What I’ve realized is that, generally, European sizing can mean either French or Italian (true to form, the UK has has its own distinct system). There is also German sizing, but it tends to agree with the Italian.
Italian sizing makes the most intuitive sense for North Americans: size 8 US is 38 IT, 9 US is 39 IT, 9.5 US is 39.5 IT and so on. In French sizing we would have to order at least one size up. For example, I’m size 9.5 to 10 US. My French size would be 41.
The majority of Spanish companies use French sizing. Not surprising, since France is the #1 importer of Spanish shoes.
Castañer and Paloma Barceló, two Spanish brands I especially adore, are somewhere in between the French and Italian sizing. Some retailers indicate Italian sizing for them, as both companies are very popular in Italy. A pair of Castañer wedges I have are size 40 and they fit fine,
but my “Ann” flat Castañer espadrilles are size 41 – 40 would not have worked as well in their case.
Paloma Barceló peep-toe wedges that I bought from Net-a-Porter are size 41 and a good fit.

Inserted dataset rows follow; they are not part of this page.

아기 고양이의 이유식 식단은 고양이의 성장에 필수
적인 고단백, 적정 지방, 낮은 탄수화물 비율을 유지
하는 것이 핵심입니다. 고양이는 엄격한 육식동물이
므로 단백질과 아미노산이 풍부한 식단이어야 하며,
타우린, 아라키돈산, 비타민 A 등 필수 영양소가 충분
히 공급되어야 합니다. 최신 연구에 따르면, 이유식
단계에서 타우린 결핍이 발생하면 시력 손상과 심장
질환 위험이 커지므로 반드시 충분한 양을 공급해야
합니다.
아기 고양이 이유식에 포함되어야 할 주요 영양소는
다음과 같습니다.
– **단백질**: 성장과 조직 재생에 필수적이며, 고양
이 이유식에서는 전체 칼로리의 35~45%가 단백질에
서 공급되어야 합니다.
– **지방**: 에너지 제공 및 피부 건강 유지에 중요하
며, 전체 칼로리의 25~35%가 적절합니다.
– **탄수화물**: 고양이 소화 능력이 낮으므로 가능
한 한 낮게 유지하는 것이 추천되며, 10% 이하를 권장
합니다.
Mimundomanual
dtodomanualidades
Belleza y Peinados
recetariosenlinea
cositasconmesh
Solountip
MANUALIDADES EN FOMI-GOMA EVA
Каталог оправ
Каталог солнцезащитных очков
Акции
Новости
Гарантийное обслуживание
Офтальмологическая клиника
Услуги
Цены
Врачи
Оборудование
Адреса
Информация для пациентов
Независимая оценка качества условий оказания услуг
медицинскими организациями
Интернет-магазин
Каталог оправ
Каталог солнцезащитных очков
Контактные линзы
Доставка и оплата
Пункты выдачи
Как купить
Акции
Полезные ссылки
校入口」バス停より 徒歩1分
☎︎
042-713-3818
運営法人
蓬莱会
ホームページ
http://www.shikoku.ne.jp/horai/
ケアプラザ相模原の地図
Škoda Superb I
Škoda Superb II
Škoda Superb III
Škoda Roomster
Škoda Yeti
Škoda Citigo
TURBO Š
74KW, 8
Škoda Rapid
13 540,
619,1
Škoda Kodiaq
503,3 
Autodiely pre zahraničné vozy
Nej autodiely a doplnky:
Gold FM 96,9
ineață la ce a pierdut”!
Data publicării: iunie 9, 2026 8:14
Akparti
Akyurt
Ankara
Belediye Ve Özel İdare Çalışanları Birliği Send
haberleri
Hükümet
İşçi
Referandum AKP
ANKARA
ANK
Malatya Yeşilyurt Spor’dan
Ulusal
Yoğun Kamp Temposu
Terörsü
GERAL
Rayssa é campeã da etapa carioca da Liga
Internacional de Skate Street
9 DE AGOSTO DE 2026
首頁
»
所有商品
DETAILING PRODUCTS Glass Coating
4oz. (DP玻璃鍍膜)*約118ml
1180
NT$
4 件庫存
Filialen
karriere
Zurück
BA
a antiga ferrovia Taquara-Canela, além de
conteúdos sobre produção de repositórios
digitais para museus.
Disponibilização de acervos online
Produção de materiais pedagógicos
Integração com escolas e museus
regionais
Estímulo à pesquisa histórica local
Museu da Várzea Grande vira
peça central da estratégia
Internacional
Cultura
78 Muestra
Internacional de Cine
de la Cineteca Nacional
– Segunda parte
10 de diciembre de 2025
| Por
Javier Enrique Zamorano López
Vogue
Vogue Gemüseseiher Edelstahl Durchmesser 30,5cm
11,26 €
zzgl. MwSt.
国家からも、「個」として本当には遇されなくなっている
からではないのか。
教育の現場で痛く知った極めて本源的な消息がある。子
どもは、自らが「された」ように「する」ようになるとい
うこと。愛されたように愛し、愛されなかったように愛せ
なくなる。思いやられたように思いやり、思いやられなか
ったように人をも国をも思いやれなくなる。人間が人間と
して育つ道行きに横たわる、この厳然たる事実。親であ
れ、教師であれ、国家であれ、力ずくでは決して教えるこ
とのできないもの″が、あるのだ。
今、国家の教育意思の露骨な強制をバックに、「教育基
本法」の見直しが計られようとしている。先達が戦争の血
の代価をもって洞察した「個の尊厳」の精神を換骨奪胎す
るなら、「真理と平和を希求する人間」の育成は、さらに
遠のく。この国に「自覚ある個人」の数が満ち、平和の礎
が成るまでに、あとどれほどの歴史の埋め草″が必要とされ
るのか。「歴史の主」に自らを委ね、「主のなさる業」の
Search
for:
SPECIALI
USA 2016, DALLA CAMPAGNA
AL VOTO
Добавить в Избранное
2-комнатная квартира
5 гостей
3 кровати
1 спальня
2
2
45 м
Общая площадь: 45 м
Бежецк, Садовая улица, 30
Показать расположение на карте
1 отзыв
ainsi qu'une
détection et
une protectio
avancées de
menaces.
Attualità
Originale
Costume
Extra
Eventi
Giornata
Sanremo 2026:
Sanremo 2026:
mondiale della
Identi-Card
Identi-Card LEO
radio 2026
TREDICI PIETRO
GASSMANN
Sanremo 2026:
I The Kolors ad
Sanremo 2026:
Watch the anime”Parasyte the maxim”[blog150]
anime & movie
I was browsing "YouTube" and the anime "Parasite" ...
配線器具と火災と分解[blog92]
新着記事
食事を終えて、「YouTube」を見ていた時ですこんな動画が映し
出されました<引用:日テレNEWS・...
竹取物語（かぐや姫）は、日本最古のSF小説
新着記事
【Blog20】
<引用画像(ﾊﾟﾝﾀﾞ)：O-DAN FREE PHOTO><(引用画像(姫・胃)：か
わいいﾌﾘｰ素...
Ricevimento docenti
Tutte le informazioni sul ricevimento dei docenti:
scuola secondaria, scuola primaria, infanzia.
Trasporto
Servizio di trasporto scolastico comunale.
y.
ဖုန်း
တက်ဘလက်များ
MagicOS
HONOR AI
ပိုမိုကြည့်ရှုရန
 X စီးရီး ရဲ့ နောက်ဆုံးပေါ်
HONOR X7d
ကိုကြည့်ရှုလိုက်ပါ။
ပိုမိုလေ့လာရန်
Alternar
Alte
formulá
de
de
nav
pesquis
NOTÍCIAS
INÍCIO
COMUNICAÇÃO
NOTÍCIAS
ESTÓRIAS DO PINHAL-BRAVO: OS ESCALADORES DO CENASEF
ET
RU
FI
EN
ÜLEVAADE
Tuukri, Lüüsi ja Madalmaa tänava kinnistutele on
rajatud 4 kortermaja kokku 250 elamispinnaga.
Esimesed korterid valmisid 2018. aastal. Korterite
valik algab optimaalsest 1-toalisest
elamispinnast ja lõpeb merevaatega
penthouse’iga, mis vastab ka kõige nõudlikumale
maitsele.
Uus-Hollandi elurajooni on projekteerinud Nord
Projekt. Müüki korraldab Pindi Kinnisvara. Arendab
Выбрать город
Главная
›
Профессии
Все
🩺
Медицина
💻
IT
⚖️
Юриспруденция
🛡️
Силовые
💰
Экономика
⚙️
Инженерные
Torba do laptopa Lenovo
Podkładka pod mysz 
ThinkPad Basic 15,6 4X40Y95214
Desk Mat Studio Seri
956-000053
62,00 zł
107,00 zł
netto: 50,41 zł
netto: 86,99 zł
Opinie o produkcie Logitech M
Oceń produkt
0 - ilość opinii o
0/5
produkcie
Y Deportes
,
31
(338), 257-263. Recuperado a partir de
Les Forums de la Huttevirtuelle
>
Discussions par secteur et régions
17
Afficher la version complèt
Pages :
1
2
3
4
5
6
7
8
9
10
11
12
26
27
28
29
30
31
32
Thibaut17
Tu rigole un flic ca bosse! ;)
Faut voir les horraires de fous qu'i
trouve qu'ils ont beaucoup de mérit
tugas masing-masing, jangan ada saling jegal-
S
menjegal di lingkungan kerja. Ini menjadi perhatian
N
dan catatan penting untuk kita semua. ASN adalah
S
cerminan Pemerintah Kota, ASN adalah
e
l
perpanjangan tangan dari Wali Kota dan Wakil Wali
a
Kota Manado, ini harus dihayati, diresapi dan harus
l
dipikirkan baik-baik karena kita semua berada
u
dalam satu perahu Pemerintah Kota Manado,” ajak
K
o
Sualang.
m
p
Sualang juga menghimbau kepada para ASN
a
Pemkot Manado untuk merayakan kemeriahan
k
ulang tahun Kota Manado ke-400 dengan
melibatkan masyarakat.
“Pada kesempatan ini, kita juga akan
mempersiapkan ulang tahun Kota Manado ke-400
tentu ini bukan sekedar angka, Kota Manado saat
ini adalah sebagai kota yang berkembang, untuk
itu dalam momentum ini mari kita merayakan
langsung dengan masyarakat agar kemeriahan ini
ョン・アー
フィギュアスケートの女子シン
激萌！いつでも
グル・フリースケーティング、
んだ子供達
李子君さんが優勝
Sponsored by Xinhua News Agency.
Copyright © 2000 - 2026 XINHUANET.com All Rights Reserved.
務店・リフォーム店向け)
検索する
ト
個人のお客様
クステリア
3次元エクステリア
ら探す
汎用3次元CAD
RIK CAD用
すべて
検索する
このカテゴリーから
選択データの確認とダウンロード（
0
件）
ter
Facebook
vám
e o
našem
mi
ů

These awesome Paloma Barceló ankle boots are size 40. They work for me, but only just. Going for the size 41 would have been a safer bet.
Then, there is also the width to think about. For example, my feet are on a wider side. Not Fred Flintstone wide, but pretty wide. Paloma Barceló works, but it’s borderline. The same is true for Castañer and Jose Saenz Shoes. Some Spanish companies, like Gaimo Espadrilles and RAS are definitely too narrow for me.
Here is a shoe size conversion chart that seems to come the closest to the whole complicated truth:
Zappos has a very good shoe size measurement and conversion chart here. You have to keep in mind, though, that their “Euro” sizes are, basically, French, so they wouldn’t work as well for Italian or German shoes.